Comment: Lecture by Christopher Anderson

So I happen to come across a lecture by a photographer Christopher Anderson. He was a war photographer and currently work on Magnum. Some of his work can be seen here:

http://christopherandersonphoto.com/#/index

The lecture was about how his work first recognized in Haiti when he asked to get on the hand made boat along with the locals to smuggle to America. Then he got interested in people making effort to transport themselves to another country for a better life. Some of the work involves himself getting on an overloaded weagon traveling on a dersert for many days. Many of his work involved getting himself in a dangerous situation with the locals.

Sometime I wonder if we are working so hard to getting better technique and equipments, we have forgotten about finding interesting subjects to photographs. I was reading about flowers lately because it is one of the possible subjects for the colour assignment. Then I came across the line saying that flower is one of the most photographed subject in the world and most people get good but not breath taking images.

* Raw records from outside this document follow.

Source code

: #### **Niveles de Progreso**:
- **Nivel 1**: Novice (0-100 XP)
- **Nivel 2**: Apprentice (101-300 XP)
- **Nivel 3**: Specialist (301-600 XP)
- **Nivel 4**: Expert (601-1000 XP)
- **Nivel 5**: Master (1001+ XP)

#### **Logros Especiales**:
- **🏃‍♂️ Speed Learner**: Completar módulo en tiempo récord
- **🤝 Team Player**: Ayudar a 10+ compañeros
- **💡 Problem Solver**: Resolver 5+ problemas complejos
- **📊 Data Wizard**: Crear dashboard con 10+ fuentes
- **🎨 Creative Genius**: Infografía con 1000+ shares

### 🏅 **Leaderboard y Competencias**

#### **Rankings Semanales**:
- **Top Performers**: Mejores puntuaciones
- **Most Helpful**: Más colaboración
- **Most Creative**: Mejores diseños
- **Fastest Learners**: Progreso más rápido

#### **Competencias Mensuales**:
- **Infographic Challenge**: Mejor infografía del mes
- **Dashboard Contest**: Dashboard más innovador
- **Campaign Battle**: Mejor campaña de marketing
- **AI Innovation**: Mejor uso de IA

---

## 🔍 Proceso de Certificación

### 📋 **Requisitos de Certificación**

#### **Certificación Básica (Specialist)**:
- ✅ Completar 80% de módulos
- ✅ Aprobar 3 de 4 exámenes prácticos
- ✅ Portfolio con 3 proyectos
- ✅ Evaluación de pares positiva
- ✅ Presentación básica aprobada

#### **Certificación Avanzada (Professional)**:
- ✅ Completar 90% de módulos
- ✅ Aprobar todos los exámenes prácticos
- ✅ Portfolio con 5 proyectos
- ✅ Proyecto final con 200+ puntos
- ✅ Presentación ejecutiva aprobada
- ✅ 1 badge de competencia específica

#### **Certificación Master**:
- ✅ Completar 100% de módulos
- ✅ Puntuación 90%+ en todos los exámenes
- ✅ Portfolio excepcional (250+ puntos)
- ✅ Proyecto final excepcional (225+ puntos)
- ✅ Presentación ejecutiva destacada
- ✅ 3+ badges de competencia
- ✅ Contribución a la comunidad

I am not trying to minimize the effort to getting technically good images. Personally, getting the correct lighting set up is very difficult. However, when we step back and think about this: why are we photographing flower after all? Beauty? Yawn.

Fashion magazine is about beauty, travel magazine is about beauty. They are technically fantastic, but I wonder why they do get boring to look at.

At the second half of the lecture, Christopher Anderson said that he got burned out in photography, and decide to take random pictures he ran into with a Holga camera. There is next to no control with a Holga, so he just snapping in a almost reaction way. Believe it or not, he got a book deal out of it.

I think once someone is visually trained, any equipment is capable to produce good pictures. Some of the equipment might produce a good one after a thousand bad one. I remember this quote from Asnel Adams.

"Twelve significant photographs in any one year is a good crop".

No one asks me about the thousands that are thrown away.